13: Intro to Strings/Regex

Author
Affiliation

Prof Amanda Luby

Carleton College
Stat 220 - Spring 2025

babynames intro

Replicate the “Amanda” plot with your own name using the starter code below. If your name doesn’t have enough data, try a friend or professor’s name

babynames %>%
  ___(name == ___ ) %>%
  ggplot(aes(x = ___, y = ___, col = ___)) +
  geom____() 

Practice with stringr

Your turn

No code needed, just think about what it returns

Your turn 2

Fill in the blanks of the .Rmd file to…

  1. Isolate the last letter of every name

  2. and create a logical variable that displays whether the last letter is one of “a”, “e”, “i”, “o”, “u”, or “y”.

  3. Use a weighted mean to calculate the proportion of children whose name ends in a vowel, by year (see ?weighted.mean).

  4. and then display the results as a line plot.

babynames %>%
  mutate(last = ___, 
         vowel = ___) %>%
  group_by(___) %>%
  ___(p_vowel = weighted.mean(vowel, n)) %>%
  ___ +
  ___

Example: Carleton courses

The below code chunk imports a data set of the 6-credit courses offered at Carleton in Winter 2023. All three columns are character vectors.

courses <- read_csv("https://stat220-s25.github.io/data/winter2023_course_tbl.csv", col_types = list(course = col_character()))

(a)

How many of the course numbers end in .00? Use str_detect() or str_count() to help you answer this question.

Note that . is a special character in strings, so use \\. to get the literal period.

(b)

The section number appears after the decimal point. Use mutate() and str_sub() to create a section column containing this number.

(c)

How many courses contain the word Introduction? Does case matter here?

(d)

What is the longest course name (in terms of characters)? What is the shortest course name? Use str_length() to help you answer this question.

(e)

Use str_subset() to return the course names that contain exclamation points (!).

Practice with Regular Expressions

Your turn 1

Detect either “.” or “-” in the info vector.

a1 <- "Home: 507-645-5489"
a2 <- "Cell: 219.917.9871"
a3 <- "My work phone is 507-202-2332"
a4 <- "I don't have a phone"
info <- c(a1, a2, a3, a4)

Your turn: ends with a vowel

Fill in the code to determine how many baby names in 2015 ended with a vowel.

babynames %>% 
  ___(___ == ___) %>%                       # extract year 2015
  ___(ends_with_vowel = ___(___, ___)) %>%  # create logical column
  count(ends_with_vowel)                    # create a frequency table

Additional practice (if time)

A vector called words is loaded with stringr and contains a corpus of 980 words used in text analysis. Use stringr functions and regular expressions to find the words that satisfy the following descriptions.
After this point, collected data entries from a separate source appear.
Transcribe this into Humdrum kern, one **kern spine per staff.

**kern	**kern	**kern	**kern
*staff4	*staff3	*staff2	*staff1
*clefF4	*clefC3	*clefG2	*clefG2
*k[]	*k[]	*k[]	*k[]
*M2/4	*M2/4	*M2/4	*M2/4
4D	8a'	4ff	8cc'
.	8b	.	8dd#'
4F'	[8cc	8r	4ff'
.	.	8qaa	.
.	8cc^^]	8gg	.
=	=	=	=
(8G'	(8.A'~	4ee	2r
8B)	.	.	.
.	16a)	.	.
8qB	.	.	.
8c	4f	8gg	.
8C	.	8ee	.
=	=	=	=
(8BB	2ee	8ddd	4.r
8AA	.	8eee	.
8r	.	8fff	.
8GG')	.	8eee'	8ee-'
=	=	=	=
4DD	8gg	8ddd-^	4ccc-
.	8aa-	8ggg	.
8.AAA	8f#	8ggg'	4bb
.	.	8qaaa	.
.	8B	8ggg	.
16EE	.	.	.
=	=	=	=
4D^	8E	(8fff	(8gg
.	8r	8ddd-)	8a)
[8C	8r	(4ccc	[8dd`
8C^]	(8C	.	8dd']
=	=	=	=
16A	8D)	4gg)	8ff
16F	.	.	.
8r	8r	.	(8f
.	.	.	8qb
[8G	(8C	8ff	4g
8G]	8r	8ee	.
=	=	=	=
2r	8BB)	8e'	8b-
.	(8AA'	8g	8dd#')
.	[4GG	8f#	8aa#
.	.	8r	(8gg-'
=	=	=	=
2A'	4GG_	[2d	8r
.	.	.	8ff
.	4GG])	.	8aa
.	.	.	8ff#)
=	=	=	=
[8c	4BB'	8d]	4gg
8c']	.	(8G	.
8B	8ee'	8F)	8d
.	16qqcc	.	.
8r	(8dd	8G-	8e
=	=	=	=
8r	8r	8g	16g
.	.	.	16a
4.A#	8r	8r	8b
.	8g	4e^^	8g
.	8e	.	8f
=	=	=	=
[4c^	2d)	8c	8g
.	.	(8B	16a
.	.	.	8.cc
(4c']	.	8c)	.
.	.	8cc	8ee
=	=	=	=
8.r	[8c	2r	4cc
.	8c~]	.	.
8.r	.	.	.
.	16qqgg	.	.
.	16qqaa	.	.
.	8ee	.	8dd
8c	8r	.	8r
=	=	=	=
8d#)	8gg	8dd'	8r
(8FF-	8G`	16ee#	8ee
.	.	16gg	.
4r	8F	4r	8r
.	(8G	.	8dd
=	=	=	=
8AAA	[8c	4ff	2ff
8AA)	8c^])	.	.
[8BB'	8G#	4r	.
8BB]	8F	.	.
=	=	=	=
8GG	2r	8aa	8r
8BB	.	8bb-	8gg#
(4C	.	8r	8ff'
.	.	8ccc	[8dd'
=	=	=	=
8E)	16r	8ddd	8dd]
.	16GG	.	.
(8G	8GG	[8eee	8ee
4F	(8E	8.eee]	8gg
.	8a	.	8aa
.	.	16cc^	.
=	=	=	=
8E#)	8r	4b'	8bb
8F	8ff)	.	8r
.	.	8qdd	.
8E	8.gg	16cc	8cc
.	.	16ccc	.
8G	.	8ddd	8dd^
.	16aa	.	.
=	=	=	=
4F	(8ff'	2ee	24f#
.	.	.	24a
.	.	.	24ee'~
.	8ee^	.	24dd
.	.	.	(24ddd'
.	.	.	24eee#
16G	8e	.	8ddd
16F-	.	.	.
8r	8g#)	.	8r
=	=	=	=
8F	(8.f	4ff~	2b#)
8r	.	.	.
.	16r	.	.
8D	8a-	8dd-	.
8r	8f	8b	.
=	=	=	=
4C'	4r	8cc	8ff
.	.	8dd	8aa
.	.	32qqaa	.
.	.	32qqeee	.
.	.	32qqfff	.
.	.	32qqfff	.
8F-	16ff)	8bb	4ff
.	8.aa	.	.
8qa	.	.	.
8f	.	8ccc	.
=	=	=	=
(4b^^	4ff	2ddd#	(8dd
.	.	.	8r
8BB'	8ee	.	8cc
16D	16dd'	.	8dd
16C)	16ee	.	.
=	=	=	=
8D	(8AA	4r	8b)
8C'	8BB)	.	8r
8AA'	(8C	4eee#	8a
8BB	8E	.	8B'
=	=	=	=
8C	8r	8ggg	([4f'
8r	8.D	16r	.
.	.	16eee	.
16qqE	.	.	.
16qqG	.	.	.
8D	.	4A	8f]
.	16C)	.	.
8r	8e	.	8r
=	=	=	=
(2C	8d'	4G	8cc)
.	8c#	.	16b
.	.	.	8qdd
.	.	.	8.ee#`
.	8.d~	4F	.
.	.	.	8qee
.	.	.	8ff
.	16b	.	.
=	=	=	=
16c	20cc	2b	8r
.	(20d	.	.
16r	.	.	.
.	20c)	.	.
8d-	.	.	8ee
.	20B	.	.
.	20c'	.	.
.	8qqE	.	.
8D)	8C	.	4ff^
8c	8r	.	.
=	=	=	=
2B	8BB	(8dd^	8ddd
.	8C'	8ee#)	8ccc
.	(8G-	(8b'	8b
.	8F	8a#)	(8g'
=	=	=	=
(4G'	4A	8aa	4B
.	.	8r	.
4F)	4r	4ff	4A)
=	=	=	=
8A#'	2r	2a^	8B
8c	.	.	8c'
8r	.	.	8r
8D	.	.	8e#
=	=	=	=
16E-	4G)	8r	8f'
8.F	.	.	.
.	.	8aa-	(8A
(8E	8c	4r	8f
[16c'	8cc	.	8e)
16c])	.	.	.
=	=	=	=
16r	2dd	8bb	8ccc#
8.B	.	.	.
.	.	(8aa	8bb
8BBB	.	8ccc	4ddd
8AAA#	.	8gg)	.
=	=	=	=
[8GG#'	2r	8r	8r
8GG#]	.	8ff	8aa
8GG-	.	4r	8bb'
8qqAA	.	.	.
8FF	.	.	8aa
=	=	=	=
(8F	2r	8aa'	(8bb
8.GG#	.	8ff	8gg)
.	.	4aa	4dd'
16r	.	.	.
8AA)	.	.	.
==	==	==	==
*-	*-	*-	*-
1. Find all words that start with y.

pattern <- "type your pattern here"
str_subset(words, pattern)
character(0)

2. Find all words that end with x.

3. Find all words that are exactly three letters long.

4. Find all words that start with a vowel.

5. Find all words that start with consonants.

7. Find all words that end with ing or ise.

8. Find all words that have seven letters or more.

9. Find all words that start with three consonants.